(Text excerpt Opens)

Riders gather to board light rail at the Capitol Hill Station in Seattle during the station’s first day in March. (Jeremy Dwyer-Lundgren / Seattle Weekly)

Riders gather to board light rail at the Capitol Hill Station in Seattle during the station’s first day in March. (Jeremy Dwyer-Lundgren / Seattle Weekly)

How was the timeline of ST3 shortened? Creative borrowing

This is part of a Sound Publishing special report on the Sound Transit 3 expansion proposal, which is on the ballot on Nov. 8. More

Faster. That’s the number-one thing Sound Transit heard from critics after releasing a draft version of its ST3 expansion plan in March. If passed, the then-$50 billion project would have upgraded our transit network with lots more light rail and commuter trains, among other things, but many of the target dates were too far-flung. The Ballard line wouldn’t be done until 2038, for instance, and Everett wouldn’t see a train until 2041.

So when the regional transit agency announced in June that it had moved up the timelines on eight different projects — speeding them up by five years in some cases — there was much rejoicing in Seattle’s urbanist enclaves and transit-hungry suburbs alike.

But cork the champagne for a second and put on your thinking cap. How did they move the timelines up?

We put the question to Sound Transit spokesperson Geoff Patrick. The answer: finance.

Yes, usury! The dark and arcane art that gave us the housing-market bubble and the credit-card economy — this is the magic that will deliver fast transit to the Puget Sound region, faster. “Working closely with a financial team that included outside consultants, we were able to leverage bonding to borrow about $4 billion in addition to what we’d assumed,” says Patrick. “By increasing the funding by that $4 billion, we were able to move up the timelines.” As a result, the overall ST3 budget rose from $50 billion to $53.8 billion.

In other words, some hired-gun economists put their heads together and found a way to materialize $4 billion out of thin air by borrowing it via bonds (that is, loans from regular citizens to the government). In the long run, of course, taxpayers have to pay back those bonds with interest, but in the relatively short term — in this case, a quarter-century — this economic magic trick frees enough cash flow to allow Sound Transit to break ground on eight of its projects years earlier than planned.

(Text excerpt Closes)

* **Task 1**: Return the stretch of the Sound Transit article from "Faster. That’s the" through "the timelines up?", word for word.

(Dataset records Opens)

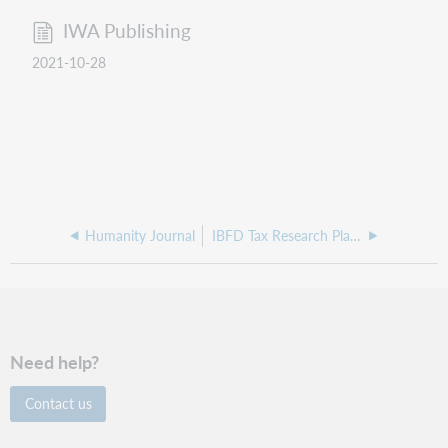
IWA Publishing
2021-10-28
Humanity Journal
IBFD Tax Research Platform
Need help?
Contact us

(Dataset records Closes)

* **Task 2**: Retype every line of the listing above exactly, leaving out the picture.

* **Your response 1**:
Faster. That’s the number-one thing Sound Transit heard from critics after releasing a draft version of its ST3 expansion plan in March. If passed, the then-$50 billion project would have upgraded our transit network with lots more light rail and commuter trains, among other things, but many of the target dates were too far-flung. The Ballard line wouldn’t be done until 2038, for instance, and Everett wouldn’t see a train until 2041.

So when the regional transit agency announced in June that it had moved up the timelines on eight different projects — speeding them up by five years in some cases — there was much rejoicing in Seattle’s urbanist enclaves and transit-hungry suburbs alike.

But cork the champagne for a second and put on your thinking cap. How did they move the timelines up?

* **Your response 2**:
IWA Publishing
2021-10-28
Humanity Journal
IBFD Tax Research Platform
Need help?
Contact us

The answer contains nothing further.